Wednesday, November 27, 2013
Ralf Wehowsky/Anla Courtis - Aseleuch Tendrradero (Noise & Hate/Ultra-Mail Prod.)
I never really got around to listening to Reynols, just a snatch here and there, so Courtis is pretty much an unknown to me. And my knowledge of Wehowsky is limited to "Tulpas" (which I like a lot) and the odd collaboration (Drumm, Korber, etc). Perhaps bear that in mind when I extol this release--to me, it's extremely fresh and exciting, though I've no idea where it sits in their mutual canons. Using guitars, electronics, tapes, etc., they construct collages of a sort, often with abrupt and unexpected breaks, using a language derived from classic tape manipulation but with a significantly different palette, though I'd be hard-presed to describe just what that palette is. The tracks are largely between three and seven minutes long (in addition to two around 30 seconds), allowing for each to exist as a self-contained composition. I'm almost tempted to say "song", though there's nothing melodic or beat-drive here. Still, I can imagine a voice over much of this material; through the backwards tape, the modulations of (I think) wind howls and such, you can just about reconstruct vestiges of a buried and decaying song.
There's an enormous apparent depth to the layers and the elements within are widely varied in composition, color, dynamics and velocity, making for an entirely absorbing listening and repeat-listening experience. There's also no sense of posturing of showing off--everything seems purposive, several ideas per track, rich but not cloying. They avoid that difficult-to-describe tipping point between excessive activity and...intensive activity, the kind one would find in a handful of soil. Wonderful usage of silent gaps in a piece like "Bal Lileste Ajtdorbeg" where the last half doesn't so much as ebb away as fracture into sparse shards. (btw, I think the titles are in a made-up, almost Borgesian language, though sometimes they seem related to Spanish).

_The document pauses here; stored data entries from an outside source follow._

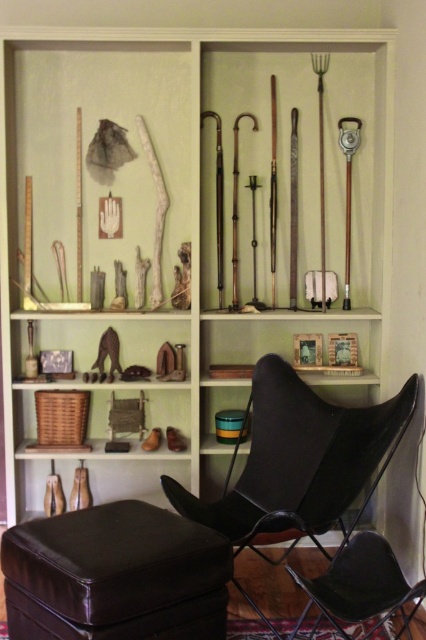
You are a delivery person who needs to place a new item on the shelf. The item is taller than the black leather chair at lower right but shorter than the wooden tools at upper center. Where can you place it?

The item can be placed on the upper section of the shelving unit because the wooden tools at upper center are taller than the black leather chair at lower right, and the item is shorter than the wooden tools at upper center.

You are standing in front of the shelving unit and want to reach the point marked at coordinates (354, 570). If your arm can extend 1.5 meters, can you comfortably reach that point without moving closer?

The distance between you and the point marked at coordinates (354, 570) is 2.34 meters. Since your arm can only extend 1.5 meters, you cannot comfortably reach that point without moving closer.

You are standing in front of the shelving unit and want to pick up the black matte chair at center and the wooden figurines at center. Which object is easier to reach without moving your position?

The black matte chair at center is closer to the viewer than the wooden figurines at center, so it is easier to reach without moving your position.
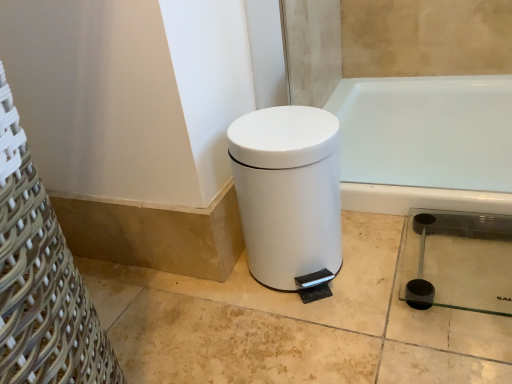
At what (x,y) coordinates should I click in order to perform the action: click on free space to the right of white matte waste container at lower center. Please return your answer as a coordinate pair (x, y). Looking at the image, I should click on (380, 254).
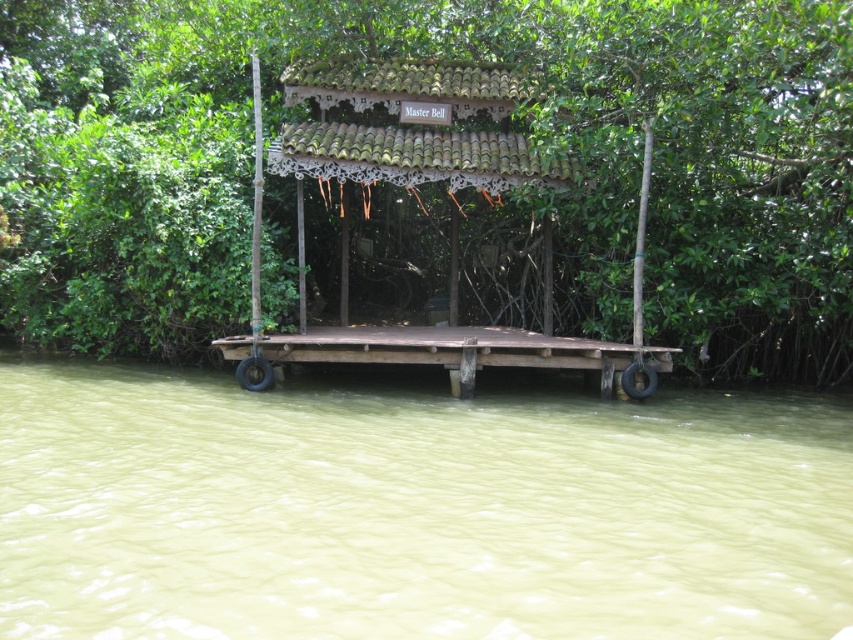
You are standing at the point marked as point (x=421, y=353) and want to reach the pavilion. The path you need to take is 14.07 meters long. If you walk at a speed of 1.5 meters per second, how many seconds will it take you to reach the pavilion?

The distance between the point (x=421, y=353) and the pavilion is 14.07 meters. At a walking speed of 1.5 meters per second, it would take approximately 9.38 seconds to reach the pavilion.

You are a visitor standing on the brown wooden dock at center and want to reach the green leafy tree at center. Given that your average walking pace is 3 feet per second, how many seconds will it take you to walk directly to the tree?

The green leafy tree at center is 30.32 feet away from the brown wooden dock at center. At a pace of 3 feet per second, dividing 30.32 by 3 gives approximately 10.11 seconds. So, it will take roughly 10 seconds to walk directly to the tree.

You are standing on the wooden platform of the pavilion and want to retrieve a floating item located in the green murky water at lower center. Considering the distance, can you reach it without stepping off the platform?

The green murky water at lower center is 17.62 feet away from the viewer, which is quite a distance. Since the platform extends outward, but the exact length of the platform isn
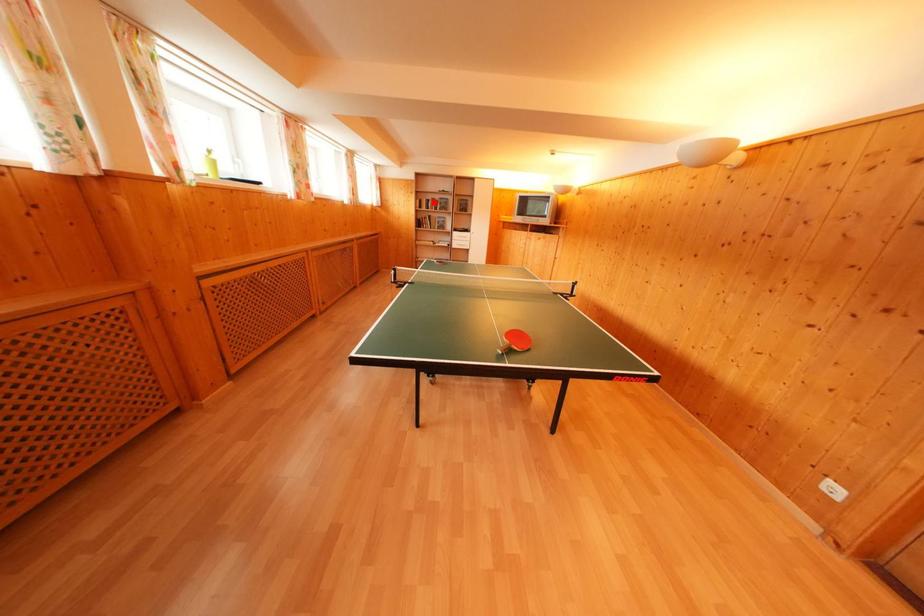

I'm not doing a great descriptive job here, I realize. All I can say is, if you loved "Tulpas", you'll likely love this, though I have little idea what fans of Reynols will think--though I'm guessing most of them will as well. It stands apart, at least a bit, from the general trend and it does so in a very exciting way.
Neither Love & Hate nor Ultra Mail Prod. seem to have a working website, but your can use this one to order:
Discogs
You can also treat yourself to a taste here
Richard Garet - Blank Tape Positive (Contour Editions)
Garet's latest involves the manipulation of modified magnetic tape playback machines, digging into its internal mechanisms, causing the machines to operate irregularly and beyond their original capacities. The results, in two tracks of about 30 and 27 minutes, is somewhat reminiscent of Lescalleet's now classic tape recorder set-ups in that there are various pulses coursing through the pieces because of iterative properties of the device but these are buried and often masked by the noise elements atop which range from juicy thrums to raspy pops and much in between. That sense of propulsion provides cohesion but can also become a bit insistent over these longish pieces. There's substantial change in the colors involved, though the forward drive rarely wavers. Even when things grow a bit spacey, as in the ending minutes of the first track, there's still something of a push in force until it finally collapses, a lonely hum/hiss all that remains. Track 2 begins in a more diffuse, abstract manner, but settles into a chittering semi-repetition, a but more intense and harsh than the first, with some fine, obtrusive clacking elements and some excellent, wild intrusions latte in the track, high-pitched tape gone nuts. It's one of those dicey propositions that depends on how much fascination the listener finds in the kind of sounds employed, in that there's a similar sheen overall. I go back and forth, sometimes immersing myself pleasurably, sometimes wishing I was hearing this in situ, where I'd truly be surrounded by the activity. Garet's music has often accompanied video by himself or others and I could see 'Blank Tape Positive' serving that role very well.
Contour Editions
Rodolphe Loubatière/Pierce Warnecke - Non-Lieu (Gaffer)
Snare and electronics ruckus, most of the time very active and in skittering mode, Loubatière whipping around the snare (presumably with various implements and attacking from different angles) while Warnecke has an unusually light touch on electronics, more or less approximating the snare's pitch and sound range. Moments of quietude, when they occur, are welcome and very well handled. But overall it's spiky, squeaky, non-stop improv. At it's best, as in much of "Espace Occulte" (my favorite track by far), they achieve a kind of combustible quality that's crunchy and fine. As with many a release, however, I found myself searching for moments of respite and consideration, pieces that might enhance their best, more energetic playing.